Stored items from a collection
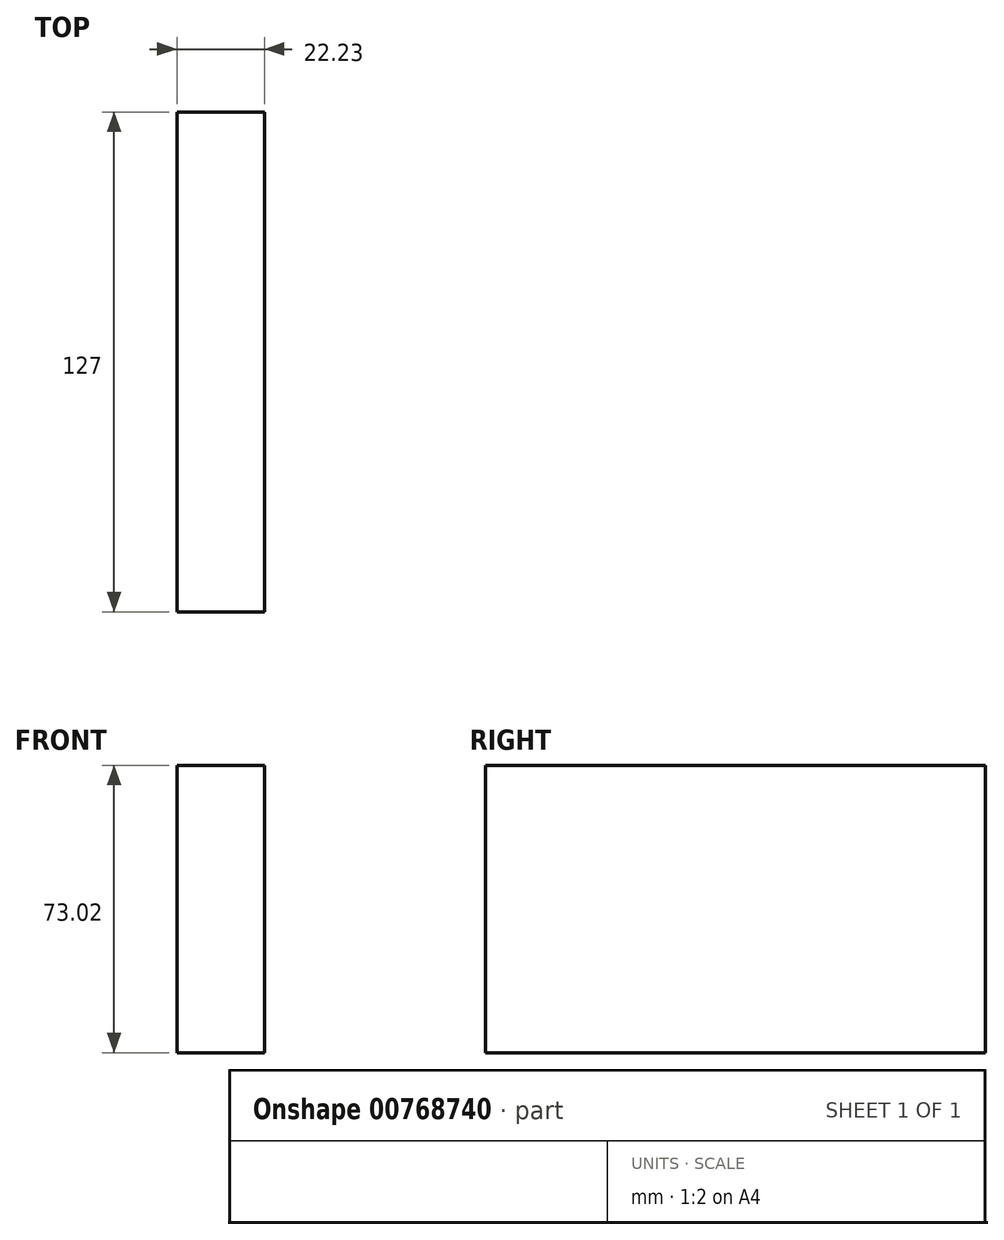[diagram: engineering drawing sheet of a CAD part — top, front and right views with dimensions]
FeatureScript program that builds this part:
annotation { "Feature Type Name" : "Feature", "Feature Type Description" : "" }
export const myFeature = defineFeature(function(context is Context, id is Id, definition is map)
    precondition{}
    {
        {
            var Q0;
            Q0=qCreatedBy(makeId("Front.planeOp"),FACE);
            var sketch = newSketch(context, id + "F0", { "sketchPlane" : qUnion([Q0])});
            skLineSegment(sketch, "E0", {"start": v(-26.02, 34.18) * mm, "end": v(-3.8, 34.18) * mm});
            skLineSegment(sketch, "E1", {"start": v(-3.8, 34.18) * mm, "end": v(-3.8, -38.84) * mm});
            skLineSegment(sketch, "E2", {"start": v(-3.8, -38.84) * mm, "end": v(-26.02, -38.84) * mm});
            skLineSegment(sketch, "E3", {"start": v(-26.02, -38.84) * mm, "end": v(-26.02, 34.18) * mm});
            skSolve(sketch);
        }
        {
            var Q0;
            Q0=makeQuery(id+"F0.imprint","IMPRINT",FACE,{"disambiguationData":[TD([[makeQuery(id+"F0.imprint","IMPRINT",EDGE,{"derivedFrom":sQuery(id+"F0.wireOp",EDGE,"E0")}),-1.0]])]});
            extrude(context, id + "F1", {"entities" : qUnion([Q0]), "depth" : 127 * mm, "offsetDistance" : 25.4 * mm});
        }
    });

> _WHAT IS EXPECTED_
Write every line of the rows above as a JSON list of strings, one string per line, skipping blank lines. Omit the pictures.

> _TASK SOLUTION_
[
  "[diagram: engineering drawing sheet of a CAD part — top, front and right views with dimensions]",
  "FeatureScript program that builds this part:",
  "annotation { \"Feature Type Name\" : \"Feature\", \"Feature Type Description\" : \"\" }",
  "export const myFeature = defineFeature(function(context is Context, id is Id, definition is map)",
  "    precondition{}",
  "    {",
  "        {",
  "            var Q0;",
  "            Q0=qCreatedBy(makeId(\"Front.planeOp\"),FACE);",
  "            var sketch = newSketch(context, id + \"F0\", { \"sketchPlane\" : qUnion([Q0])});",
  "            skLineSegment(sketch, \"E0\", {\"start\": v(-26.02, 34.18) * mm, \"end\": v(-3.8, 34.18) * mm});",
  "            skLineSegment(sketch, \"E1\", {\"start\": v(-3.8, 34.18) * mm, \"end\": v(-3.8, -38.84) * mm});",
  "            skLineSegment(sketch, \"E2\", {\"start\": v(-3.8, -38.84) * mm, \"end\": v(-26.02, -38.84) * mm});",
  "            skLineSegment(sketch, \"E3\", {\"start\": v(-26.02, -38.84) * mm, \"end\": v(-26.02, 34.18) * mm});",
  "            skSolve(sketch);",
  "        }",
  "        {",
  "            var Q0;",
  "            Q0=makeQuery(id+\"F0.imprint\",\"IMPRINT\",FACE,{\"disambiguationData\":[TD([[makeQuery(id+\"F0.imprint\",\"IMPRINT\",EDGE,{\"derivedFrom\":sQuery(id+\"F0.wireOp\",EDGE,\"E0\")}),-1.0]])]});",
  "            extrude(context, id + \"F1\", {\"entities\" : qUnion([Q0]), \"depth\" : 127 * mm, \"offsetDistance\" : 25.4 * mm});",
  "        }",
  "    });"
]